A cabin with a sweltering 35C temperature can see reaction speed drop by 20 per cent, compared to a cool 25C interior.
Top 5 most common air con mistakes
- Turning the AC on full blast straight away: It’s tempting to turn the air-con on to maximum as soon as you get in the car. But if you don’t open the windows, you’ll just be recirculating hot air. Instead, open the doors and lower the windows for a minute or two before shutting it all up and cranking up the AC.
- Using the air recirculation option: Keeping it on can make the windows fog and reduce visibility, and also make it more difficult to quickly cool the car down. Most cars will have an “Auto’ “option, which can regulate itself to prevent fog while keeping drivers and passengers cool.
- Pointing the air jets toward you: While you may feel colder, pointing the jets at you stops the car getting an even distribution of air. Angling the jets towards the roof lets the cool air spread around the car more effectively and allows it to reach everyone.
- Not turning on the air conditioning in the morning: Some summer mornings might seem cool, but the sun can heat up your car quickly. It’s still a good idea to keep the air con on to prevent windows from fogging up when the outside temperature rises.
- Not performing regular maintenance: Just like the oil, tyres or brake fluid, the air conditioning system needs regular maintenance. Cabin air filters need to be changed every 10,000 to 15,000 miles to make sure they are working properly.
Using the ‘auto’ circulation option can help cool down the cabin quickly.
So it’s even more important Brits get their air con working properly, as we approach another weekend with the mercury expected to reach 30C.
The most common mistake drivers make is turning their climate control up full blast as soon as they get in the car.
But all that does is recirculate the same hot air around your car.

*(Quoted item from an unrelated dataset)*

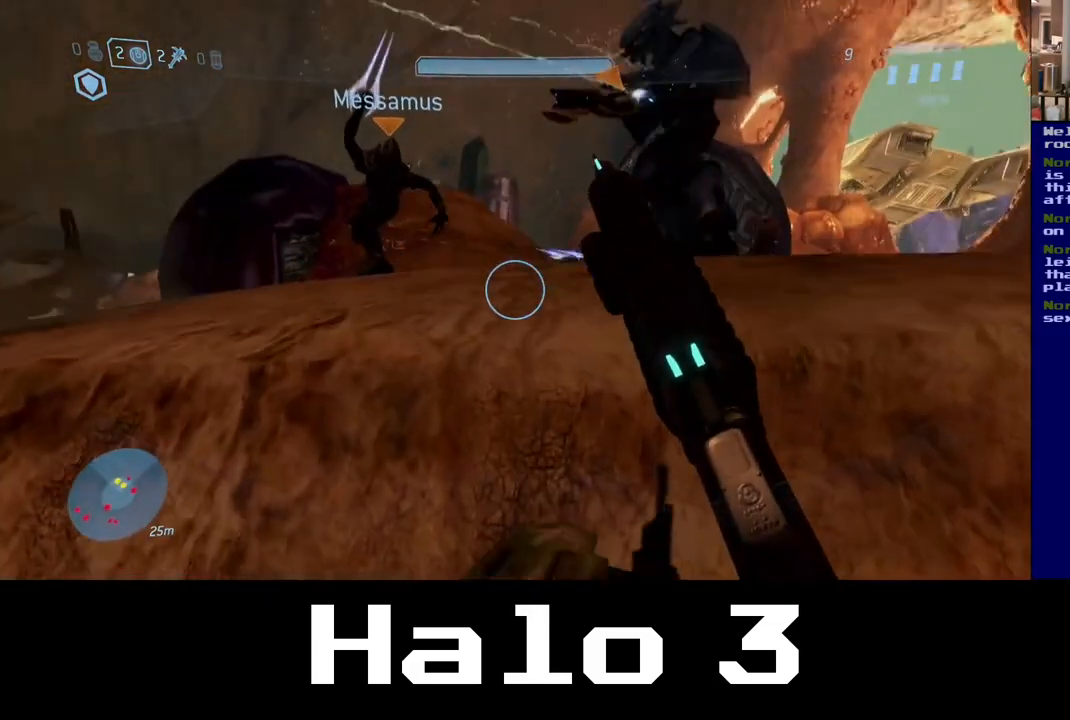
{"dt_ms": 500, "buttons": ["A"], "left_stick": "up-right", "right_stick": "center", "events": [[67, "right_stick", "center"], [300, "left_stick", "up-right"], [367, "right_stick", "right"], [417, "A", "down"], [417, "right_stick", "center"]]}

The quickest way to get it cool is to open doors and windows for a minute while the systems gets started, then close the car up and turn your air con to the coldest setting.
Pointing air vents towards the roof is the best way to lower the temperature inside
And drivers who point the jets directly towards themselves could actually be making the rest of the car hotter.
Pointing jets towards the roof lets cool air spread around the cabin, and lowers the overall temperature for everyone in the car, rather than cooling off just one person.
Drivers who keep the air recirculation option switched on will also find it more difficult to quickly cool down their car.
Using the “auto” option will mean your cabin holds onto cool air, but circulates enough outside to make sure your windows don’t fog up.
Keeping up regular maintenance on your air conditioning will also make sure your system is working to its full capacity when you need it most.
Angel Suarez, an engineer at the SEAT Technical Centre, said: “Open the doors and lower the windows for a minute before turning on the air conditioning to naturally lower the temperature in the interior.”
“If rear passengers say they can’t feel the cool air, then the nozzles could be set incorrectly.
“It isn’t a matter of temperature, but in which direction the air is flowing inside the car.
The nozzles should be pointing upwards, not towards peoples’ faces.
“Then the air flows all around the interior of the car and reaches every passenger consistently.”